Parcel delivery firm DPD has confirmed that all future parcel deliveries in Oxford will now be made by electric vehicles.
From today (July 27), Oxford will become DPD’s first all-electric city, with nine further ‘green cities’ in the UK to be confirmed later in the year.
The move is part of a wider initiative that will see DPD go fully electric in 25 cities by 2025, backed by a £111m (US$154m) investment in electric vehicles. The initiative will deliver 42,000 tonnes of CO2 savings for the UK, the equivalent of planting 170,000 trees.

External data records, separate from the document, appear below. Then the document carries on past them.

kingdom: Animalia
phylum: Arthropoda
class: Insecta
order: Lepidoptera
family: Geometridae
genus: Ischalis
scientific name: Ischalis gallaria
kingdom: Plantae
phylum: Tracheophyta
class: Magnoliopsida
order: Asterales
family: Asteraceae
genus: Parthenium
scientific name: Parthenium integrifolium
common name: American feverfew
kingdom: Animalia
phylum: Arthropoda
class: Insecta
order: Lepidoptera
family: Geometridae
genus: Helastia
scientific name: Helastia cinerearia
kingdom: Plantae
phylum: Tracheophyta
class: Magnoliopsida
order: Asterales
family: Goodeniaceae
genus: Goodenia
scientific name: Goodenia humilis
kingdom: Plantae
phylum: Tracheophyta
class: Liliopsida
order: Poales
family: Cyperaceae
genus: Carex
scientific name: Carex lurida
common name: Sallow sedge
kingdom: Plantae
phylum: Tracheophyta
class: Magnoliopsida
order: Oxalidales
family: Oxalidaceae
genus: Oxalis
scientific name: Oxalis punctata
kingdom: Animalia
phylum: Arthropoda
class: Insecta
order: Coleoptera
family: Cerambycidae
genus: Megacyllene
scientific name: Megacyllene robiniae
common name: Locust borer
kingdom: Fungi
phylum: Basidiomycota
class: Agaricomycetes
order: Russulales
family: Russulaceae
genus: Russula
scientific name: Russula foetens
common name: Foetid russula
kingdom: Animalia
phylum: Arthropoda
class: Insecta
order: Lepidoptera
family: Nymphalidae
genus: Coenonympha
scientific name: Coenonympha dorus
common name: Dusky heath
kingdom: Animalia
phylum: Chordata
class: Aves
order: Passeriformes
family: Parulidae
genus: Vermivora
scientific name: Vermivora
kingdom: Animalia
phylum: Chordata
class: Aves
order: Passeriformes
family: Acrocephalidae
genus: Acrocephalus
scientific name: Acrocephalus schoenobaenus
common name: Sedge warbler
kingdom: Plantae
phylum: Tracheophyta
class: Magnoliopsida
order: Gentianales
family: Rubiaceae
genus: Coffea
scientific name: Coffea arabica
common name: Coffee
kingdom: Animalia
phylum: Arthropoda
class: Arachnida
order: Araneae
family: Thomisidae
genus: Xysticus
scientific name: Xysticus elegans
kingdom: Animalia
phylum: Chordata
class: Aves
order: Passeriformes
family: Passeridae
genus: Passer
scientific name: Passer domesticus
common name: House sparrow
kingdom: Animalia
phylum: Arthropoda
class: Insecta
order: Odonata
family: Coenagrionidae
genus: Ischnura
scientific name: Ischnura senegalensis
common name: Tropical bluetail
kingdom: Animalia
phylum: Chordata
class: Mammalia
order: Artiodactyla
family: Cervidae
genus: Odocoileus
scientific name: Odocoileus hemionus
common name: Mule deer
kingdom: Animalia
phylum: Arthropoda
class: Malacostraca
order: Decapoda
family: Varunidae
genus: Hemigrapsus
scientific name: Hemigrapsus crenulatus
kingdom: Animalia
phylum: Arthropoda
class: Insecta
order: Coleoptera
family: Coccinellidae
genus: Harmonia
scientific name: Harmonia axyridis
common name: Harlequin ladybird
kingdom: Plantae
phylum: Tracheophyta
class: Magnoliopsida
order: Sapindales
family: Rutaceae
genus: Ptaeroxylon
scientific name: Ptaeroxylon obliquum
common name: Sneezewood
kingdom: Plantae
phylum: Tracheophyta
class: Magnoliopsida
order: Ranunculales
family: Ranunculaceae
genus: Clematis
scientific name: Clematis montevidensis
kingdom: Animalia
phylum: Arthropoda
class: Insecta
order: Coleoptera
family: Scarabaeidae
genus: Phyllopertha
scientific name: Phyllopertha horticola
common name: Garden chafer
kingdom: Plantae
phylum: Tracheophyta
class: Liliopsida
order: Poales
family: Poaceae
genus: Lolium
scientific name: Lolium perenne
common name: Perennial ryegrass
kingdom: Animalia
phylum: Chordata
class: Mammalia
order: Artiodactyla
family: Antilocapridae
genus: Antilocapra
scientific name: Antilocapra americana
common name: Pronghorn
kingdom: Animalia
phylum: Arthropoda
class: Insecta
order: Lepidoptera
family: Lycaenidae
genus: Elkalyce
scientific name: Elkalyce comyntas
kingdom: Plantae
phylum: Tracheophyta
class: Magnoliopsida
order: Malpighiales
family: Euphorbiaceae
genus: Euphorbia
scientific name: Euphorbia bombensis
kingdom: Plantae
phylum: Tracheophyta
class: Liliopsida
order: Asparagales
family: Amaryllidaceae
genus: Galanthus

All Oxford parcel deliveries will be made from DPD’s Bicester eco-depot. The new 5,574m2 hub at Symmetry Park is DPD’s first to achieve net zero carbon in construction, as regulated by the UK Green Building Council (UKGBC). The depot has a fleet of 40 electric vehicles, delivering more than 15,000 parcels a week.
The new facility was officially opened in June 2021 by double Olympic and nine times world champion track cyclist Victoria Pendleton, and is the most sustainable facility in DPD’s UK network. Once fully operational, the depot could create up to 250 new jobs.
DPD head of corporate social responsibility Olly Craughan said, “This is a landmark day for us. To be able to say we can now deliver to a city the size of Oxford, using only electric vehicles, is a huge leap forward not only us but for the sector. We are on track to repeat this in nine more cities this year. We’ve been working with electric vehicles for the past three years and we have learned a lot in that time. As well as investing in the vehicles themselves, we’ve created a whole new smart delivery system around them, including the charging infrastructure.
“Bicester is the greenest and most sustainable facility in our UK network, and it is right that we start the rollout of our 25 green cities here, at a time when Oxford itself is taking a huge step with the Zero Emission Zone pilot due to be launched later this year. Our whole approach to sustainability is about joining up the dots beyond just buying electric vehicles. And that means working with others on initiatives like city center emissions schemes and measuring air quality. With this approach, we will be helping reduce emissions one city center at a time, starting with Oxford.”